Borderlands of Southern Colorado

Project Team

The Borderlands of Southern Colorado Educator Workshop will be lead by a diverse and well qualified team of project directors, teaching mentors, faculty scholars, and local community leaders and artists.

Project Director

Eric J. Carpio is the Director of the Fort Garland Museum & Cultural Center, a community museum of  History Colorado. Carpio is currently a Senior Fellow for Diversity, Equity, Accessibility and Inclusion for the American Alliance of Museums and has over twenty years of experience developing, leading, and assessing higher education programs and services.

Teaching Mentors

Michelle Pearson is an educator, historic preservationist and the 2011 Colorado Teacher of the Year. Michelle collaborates with local, state, and national partners to develop curriculum and resources for educators in history, historic preservation, STEM and other content areas and to provide training in the use of historic places in the classroom. Pearson has collaborated with the Smithsonian, and has served two terms as a White House Fellow in Education. She serves as a national trainer with the Library of Congress in the use of primary sources and literacy.

Kimba Rael is the K-12 Principal for Centennial School District in San Luis, Colorado. Prior to her current position, Kimba was a Professional Learning Manager at the Learning Design Collaborative where she served as a coach, trainer, and facilitator for schools and teachers around the country.

Cynthia Stout is a lead trainer for the regional Library of Congress Teaching with Primary Sources Program and is the education coordinator for the Colorado Encyclopedia.

Scholars

Aaron Abeyta, M.F.A., is the director of Poetry and professor of English at Western Colorado University and the Mayor of Antonito, Colorado, his hometown. His book, colcha, received an American Book Award and the Colorado Book Award. Abeyta received the 2017 Governor’s Creative Leadership Award, a Colorado Council on the Arts Fellowship, and is the Poet Laureate of Colorado’s Western Slope.

Derek Everett, Ph.D., is an adjunct professor of history at Colorado State University and Metropolitan State University of Denver. Everett specializes in Colorado and Western history, with an emphasis on geography and politics. Everett is the author of The Colorado State Capitol: History Politics Preservation and Creating the American West: Boundaries and Borderlands.

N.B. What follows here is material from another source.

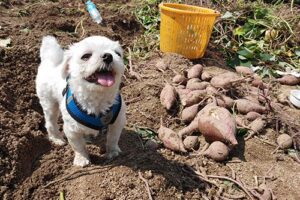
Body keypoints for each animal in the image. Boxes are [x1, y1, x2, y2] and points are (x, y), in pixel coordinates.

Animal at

Mary Mendoza, Ph.D., is an assistant professor at Pennsylvania State University. Mendoza focuses on the intersections between environmental and borderlands history. Mendoza’s research has been funded by NEH, NSF, the Smithsonian, and the Ford Foundation. 

Fawn-Amber Montoya, Ph.D., is the associate Dean for Diversity, Inclusion and External Engagement and James Madison University. Prior to her current position, Montoya taught borderlands history, Colorado history, and gender and ethnicity at Colorado State University-Pueblo.  Montoya has served on the History of Colorado Board of Directors and is editor of Making an American Workforce: The Rockefellers and the Legacy of Ludlow.

Estevan Rael-Galvez, Ph.D., is the founder and principal of Creative Strategies 360, as well as a former Senior Vice President for the National Trust, Executive Director of the National Hispanic Cultural Center, and State Historian of New Mexico.

Karen Roybal, Ph.D., is an assistant professor of Southwest Studies at Colorado College. Roybal specializes in southwest studies, Chicanx and Latinx literature and history, and cultural studies. Roybal is author of Archives of Dispossession: Recovering Testimonios of Mexican-American Herederas, 1848-1960

Nick Saenz, Ph.D., is an assistant professor of history at Adams State University. Saenz is a specialist in late eighteenth and early nineteenth century Spain and the history of southern Colorado and the San Luis Valley. Saenz world civilizations, European and Latin American history, and Latino studies. Saenz is the President of the Sangre de Cristo National Heritage Area.

Patricia Trujillo, Ph.D., is an associate professor of English and Chicano/a Studies and director of Equity and Diversity at Northern New Mexico College. Trujillo specializes in cultural identity, Chicana feminism, indigeneity, and place-based identity. She teaches literature, Chicano/a Studies, indigenous history, and northern New Mexico History.